#### 제공된 자료:
....

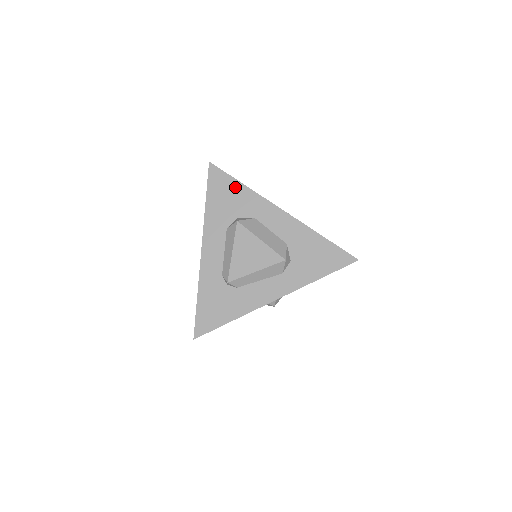
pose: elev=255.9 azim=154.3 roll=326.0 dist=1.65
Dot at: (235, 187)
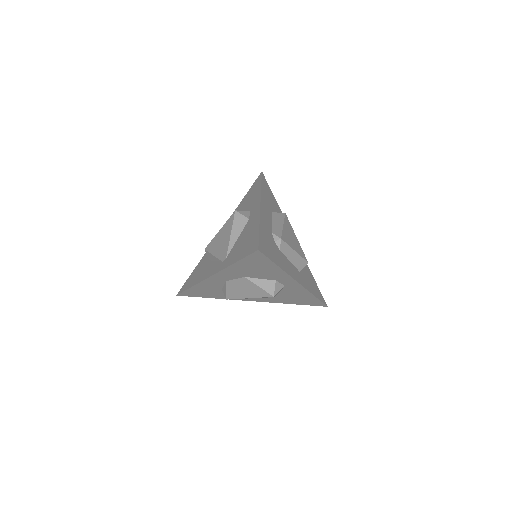
Dot at: (274, 199)
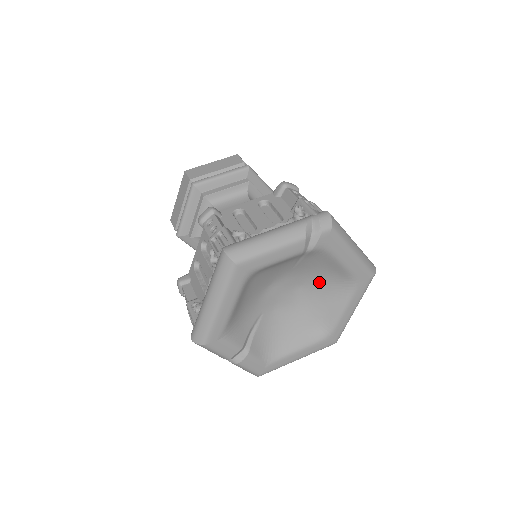
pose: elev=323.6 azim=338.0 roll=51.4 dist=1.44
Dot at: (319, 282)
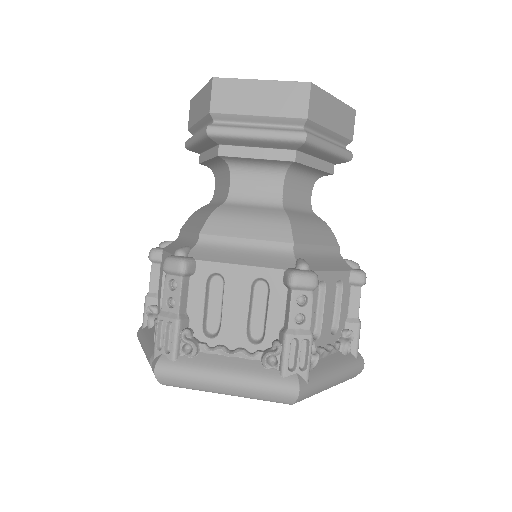
Dot at: occluded
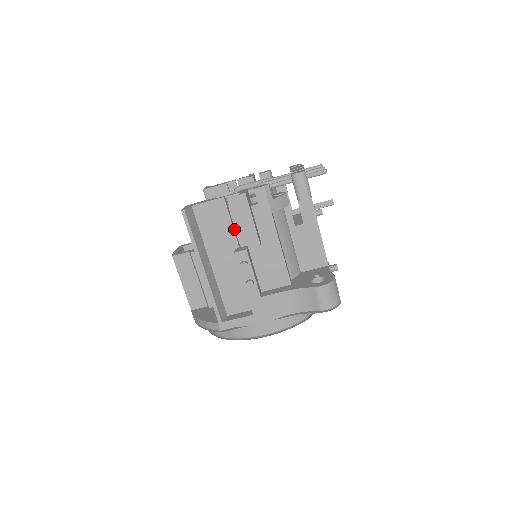
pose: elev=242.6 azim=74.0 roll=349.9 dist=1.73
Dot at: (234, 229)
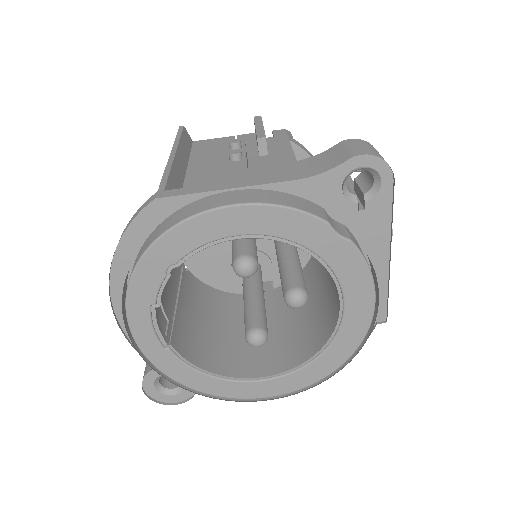
Dot at: occluded
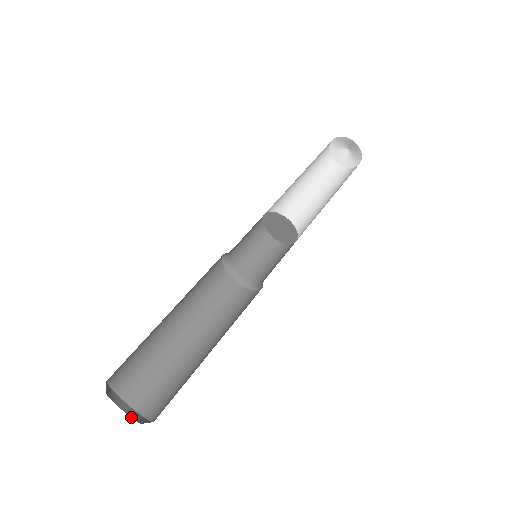
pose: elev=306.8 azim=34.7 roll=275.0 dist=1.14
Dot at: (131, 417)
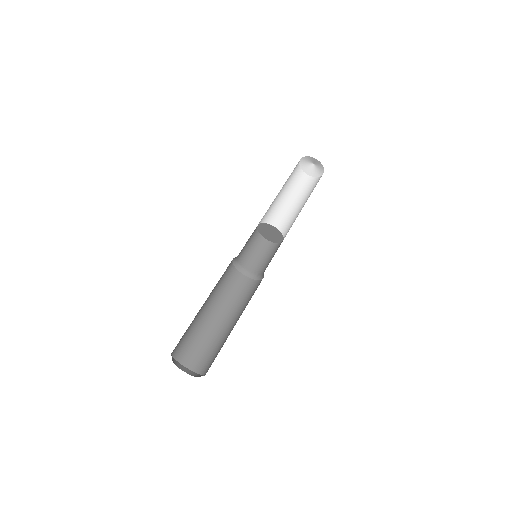
Dot at: (189, 374)
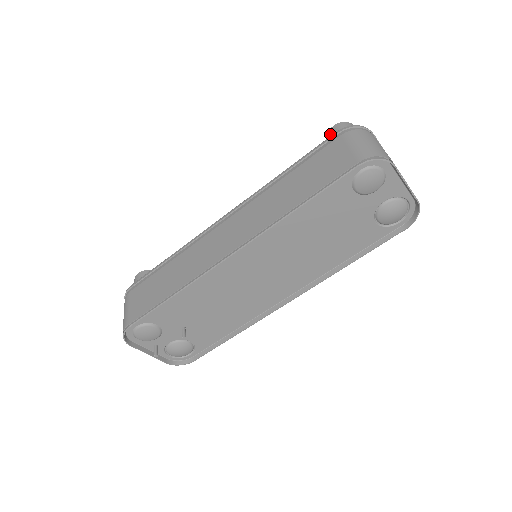
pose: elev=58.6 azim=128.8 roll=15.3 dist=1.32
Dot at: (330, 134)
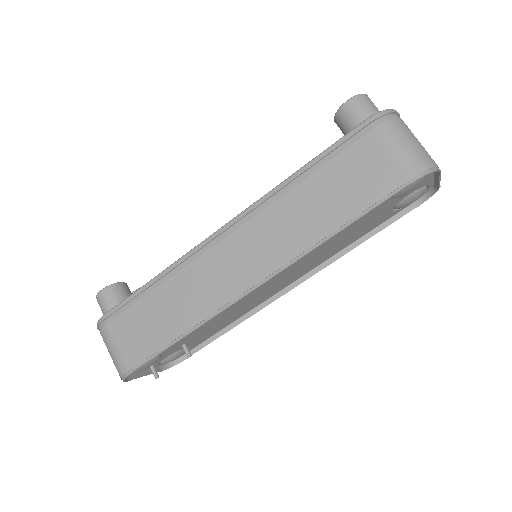
Dot at: (344, 113)
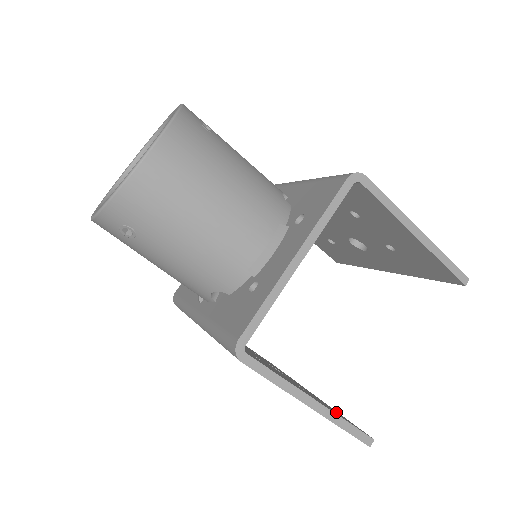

....

#### 수행할 과제:
기록 전체에서 “pose” 부분을 모두 “view” 표기로 고치고 나머지는 그대로 둔 채 다시 적어 주세요. 그림은 답에서 빼 주세요.

#### 완성된 답변:
view: elev=255.9 azim=154.3 roll=326.0 dist=1.65
Dot at: (235, 187)
Dot at: (274, 199)
view: elev=323.6 azim=338.0 roll=51.4 dist=1.44
Dot at: (319, 282)
Dot at: occluded
view: elev=242.6 azim=74.0 roll=349.9 dist=1.73
Dot at: (234, 229)
Dot at: occluded
view: elev=306.8 azim=34.7 roll=275.0 dist=1.14
Dot at: (131, 417)
Dot at: (189, 374)
view: elev=58.6 azim=128.8 roll=15.3 dist=1.32
Dot at: (330, 134)
Dot at: (344, 113)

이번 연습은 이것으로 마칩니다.